### Text under study
----------------

Constituency Statement – Aged Care

Monday, 10 September 2018

Mr PITT (Hinkler): I rise to speak about aged care in my electorate of Hinkler. The Hinkler electorate has one of the highest percentages of elderly people of any electorate in Australia. In fact, I often compete with my good friend and colleague Dr David Gillespie, the member for Lyne in New South Wales, as to just how many each of us have in our location. These are older Australians, as I’m sure you know, Madam Deputy Speaker, who have worked hard and who have contributed so greatly to our society, to their communities and to their own families that they do deserve high-quality aged care when that time of need comes. So it is important that we continue to deliver the facilities that they need in their time of need and that those facilities are staffed adequately and are appropriate.

In my local electorate of Hinkler, we have any number of new facilities. Over the last five years, I’ve fought hard to make sure we have more beds locally. There were hundreds of beds allocated when I first came into the parliament in 2013, but they simply were not built. So we have new facilities now at Palm Lakes at Bargara. There is a multimillion dollar facility at Ozcare in Hervey Bay—a new facility, The Waterford, which I’ve got to say is like stepping onto a cruise ship. I’ve never seen a facility quite like it, complete with theatres and men’s sheds and workshops. It was quite incredible. There are existing ones like Torbay, which is a community-run facility. I have been contacted by constituents with great uplifting stories of the experiences of their parents in aged care, but I’ve also been contacted by those with troubling experiences, and that is unacceptable. Where that has happened, we have taken action.

Today in Bundaberg the Queensland Nurses and Midwives Union and the Labor Party candidate are calling for ratios of nurses to patients. They want 4.3 hours of care per patient per nurse. We need to get the balance right, because we do not want to see the closure of these facilities, particularly in regional areas, when something so onerous is placed upon them. Aged care is not an industry. It’s not a numbers game. It is not about how many hours you get per patient; it is about quality care where it’s needed. Today I’m calling for more boots on the ground, particularly in my electorate. The complaints I’ve received are that there aren’t enough staff in some aged-care facilities to help with bathing, exercise and feeding patients.

These are not jobs for registered nurses. They can be carried out by well-trained aged-care workers. I want to see more of them on the ground. Registered nurses are also important, but I don’t believe their professional skills are needed to feed and bathe residents, and I’m sure all people would agree with me, particularly in this place. I want RNs to be there to assist with medication and the higher-need medical skills. Surely we can find a way to ensure there is an RN available per shift, whether in person, in a regional or remote area or on call. That is what’s necessary, not mandatory ratios that could close our aged-care facilities, particularly in our smaller towns.

----------------

### Dataset extract
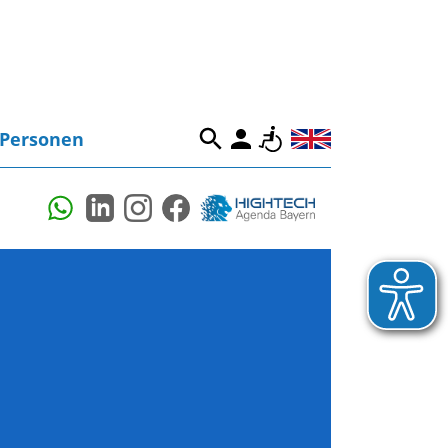
Personen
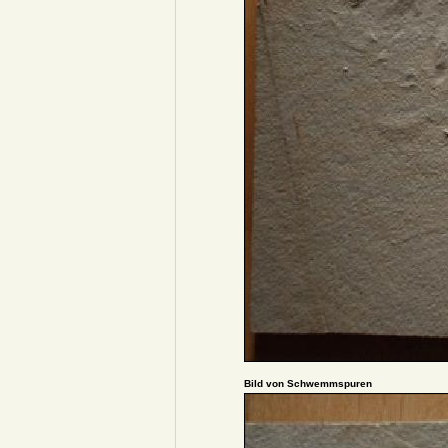
Bild von Schwemmspuren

----------------

### Exercise
Reproduce the part of the aged care statement starting at "Monday, 10 September" and ending at "and are appropriate.". Work only from the aged care statement; leave the data aside.

### Reply
Monday, 10 September 2018

Mr PITT (Hinkler): I rise to speak about aged care in my electorate of Hinkler. The Hinkler electorate has one of the highest percentages of elderly people of any electorate in Australia. In fact, I often compete with my good friend and colleague Dr David Gillespie, the member for Lyne in New South Wales, as to just how many each of us have in our location. These are older Australians, as I’m sure you know, Madam Deputy Speaker, who have worked hard and who have contributed so greatly to our society, to their communities and to their own families that they do deserve high-quality aged care when that time of need comes. So it is important that we continue to deliver the facilities that they need in their time of need and that those facilities are staffed adequately and are appropriate.